The poem is in the form of a sonnet that eulogizes the contemporary youth. According to the speaker, the building blocks of the day function as the foundation tomorrow and hence have to moulded in the right direction. The students expand like the petals of a young flower in the practice of blooming. The metaphor of the flower connotes ideas of the prospects of blossoming coupled with a sense of freshness, rawness, emanating fragrance and essence, rendering the whole process natural. There is also the implication of a new vision or perspective. The poet watches the gentle opening of their minds as it gradually unfolds like the fragile petals of a flower. The difference between ‘look’ and ‘watch’ is that you look at a static object but you watch a kinetic object/frame. So, each movement of the students’ mind is studied by the poet Derozio, as he analyzes their progress.

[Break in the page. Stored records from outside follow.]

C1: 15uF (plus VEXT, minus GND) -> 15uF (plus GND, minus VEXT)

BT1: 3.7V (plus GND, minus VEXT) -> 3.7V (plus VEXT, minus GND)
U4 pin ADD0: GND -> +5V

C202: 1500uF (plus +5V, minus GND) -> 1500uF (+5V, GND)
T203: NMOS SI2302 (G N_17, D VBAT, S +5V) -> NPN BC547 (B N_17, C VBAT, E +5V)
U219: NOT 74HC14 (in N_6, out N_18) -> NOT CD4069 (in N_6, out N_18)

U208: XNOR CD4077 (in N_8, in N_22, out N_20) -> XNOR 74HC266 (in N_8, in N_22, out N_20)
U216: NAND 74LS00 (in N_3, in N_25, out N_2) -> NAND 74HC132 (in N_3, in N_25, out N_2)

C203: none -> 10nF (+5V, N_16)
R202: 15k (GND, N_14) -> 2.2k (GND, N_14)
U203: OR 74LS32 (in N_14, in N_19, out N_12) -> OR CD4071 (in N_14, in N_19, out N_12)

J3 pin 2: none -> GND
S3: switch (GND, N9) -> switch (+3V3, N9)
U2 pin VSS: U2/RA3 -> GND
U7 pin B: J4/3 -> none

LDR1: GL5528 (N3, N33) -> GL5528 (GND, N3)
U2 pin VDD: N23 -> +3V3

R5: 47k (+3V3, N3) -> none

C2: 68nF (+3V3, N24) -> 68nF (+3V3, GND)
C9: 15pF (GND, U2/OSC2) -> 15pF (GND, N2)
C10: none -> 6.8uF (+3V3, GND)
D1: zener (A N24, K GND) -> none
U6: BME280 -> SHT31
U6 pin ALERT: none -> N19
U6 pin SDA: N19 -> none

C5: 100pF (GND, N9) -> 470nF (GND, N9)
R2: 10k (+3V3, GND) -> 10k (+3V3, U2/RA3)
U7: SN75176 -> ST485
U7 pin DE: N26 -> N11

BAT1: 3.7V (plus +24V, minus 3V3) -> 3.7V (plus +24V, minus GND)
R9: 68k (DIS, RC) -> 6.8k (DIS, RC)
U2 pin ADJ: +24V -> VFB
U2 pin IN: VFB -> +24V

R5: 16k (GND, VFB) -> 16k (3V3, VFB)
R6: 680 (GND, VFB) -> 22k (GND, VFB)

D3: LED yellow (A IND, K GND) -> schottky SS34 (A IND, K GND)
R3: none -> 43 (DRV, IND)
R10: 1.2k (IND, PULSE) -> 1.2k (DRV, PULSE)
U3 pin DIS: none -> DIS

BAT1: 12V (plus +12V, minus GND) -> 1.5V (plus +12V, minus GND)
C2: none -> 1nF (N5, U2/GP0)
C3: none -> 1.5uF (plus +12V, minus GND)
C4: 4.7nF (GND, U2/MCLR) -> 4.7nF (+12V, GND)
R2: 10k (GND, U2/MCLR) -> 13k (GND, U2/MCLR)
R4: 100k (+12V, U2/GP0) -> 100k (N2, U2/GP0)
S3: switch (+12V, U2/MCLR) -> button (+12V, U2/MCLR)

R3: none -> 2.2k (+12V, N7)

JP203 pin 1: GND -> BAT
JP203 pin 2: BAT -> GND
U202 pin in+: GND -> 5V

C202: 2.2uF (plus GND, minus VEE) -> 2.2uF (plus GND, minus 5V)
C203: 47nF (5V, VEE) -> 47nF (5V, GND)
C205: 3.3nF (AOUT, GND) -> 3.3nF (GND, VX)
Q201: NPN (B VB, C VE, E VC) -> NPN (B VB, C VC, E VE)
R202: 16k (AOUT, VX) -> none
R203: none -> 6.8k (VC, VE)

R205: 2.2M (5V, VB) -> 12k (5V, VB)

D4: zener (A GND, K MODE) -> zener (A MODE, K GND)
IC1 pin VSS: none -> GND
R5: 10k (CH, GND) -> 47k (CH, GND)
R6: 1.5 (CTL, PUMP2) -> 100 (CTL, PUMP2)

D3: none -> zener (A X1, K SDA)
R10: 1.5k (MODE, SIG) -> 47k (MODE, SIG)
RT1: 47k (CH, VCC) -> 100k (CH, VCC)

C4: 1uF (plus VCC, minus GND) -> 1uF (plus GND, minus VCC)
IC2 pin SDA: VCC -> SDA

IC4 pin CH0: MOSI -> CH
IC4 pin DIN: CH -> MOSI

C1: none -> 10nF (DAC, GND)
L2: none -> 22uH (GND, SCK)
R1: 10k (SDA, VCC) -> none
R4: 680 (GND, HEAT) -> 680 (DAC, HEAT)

They are all united in the awe and inspiration that education instills in them. In their formative stage they are bound to themselves in their rawness, and to each other. They are also bound by the identity of the institution. Gradually their individual personalities begin to loosen out and assert themselves as they unfold in different directions. They also shed their former inhibitions and become more flexible and adaptive to life. Their intellectual energies and power stretch themselves like young birds in soft summer hours only to assert their freedom and individuality. The reference to birds implies how they will soon migrate after maturing; and allude to their alighting and their flight. Their wings, their individual capacities, test their capabilities. The winds of circumstances direct them and condition them.

The freshening April showers bless them with early knowledge that comes from firsthand experience. April shower also connotes summer-rain. The early education is refreshing on their parched minds. Perceptions that are countless/ unranked (unnumbered), shed their influence on them as they continue to multiply, as one paves the way for a newer one. New perceptions are likened to trees that shed their leaves enlightening the students and encompassing them in their shadow. Derozio tries to bring in the truth; he was against conventional dogmatic constructs that was far from the rational. Joyance showers on him like blessings as he pictures the students not only blooming but blossoming into the famous intellectuals of tomorrow. They are the “mirror of futurity” in that they reflect the future and also his teachings for posterity. They will weave their chaplets of knowledge or the title that will adorn their identities. The students will unite like the beads of a chaplet/rosary to bring laurels and prayers to the institution.

Thereby, the speaker will feel that his knowledge has not been in vain, as it survives even after his death. His passion for his fellowmen and nature is combined in the prescribed poem. Mr. Oaten states “For in both Keats and Derozio there was a passionate temperament combined with unbounded sympathy with nature and fellowmen. Both died while their powers were not yet fully developed.”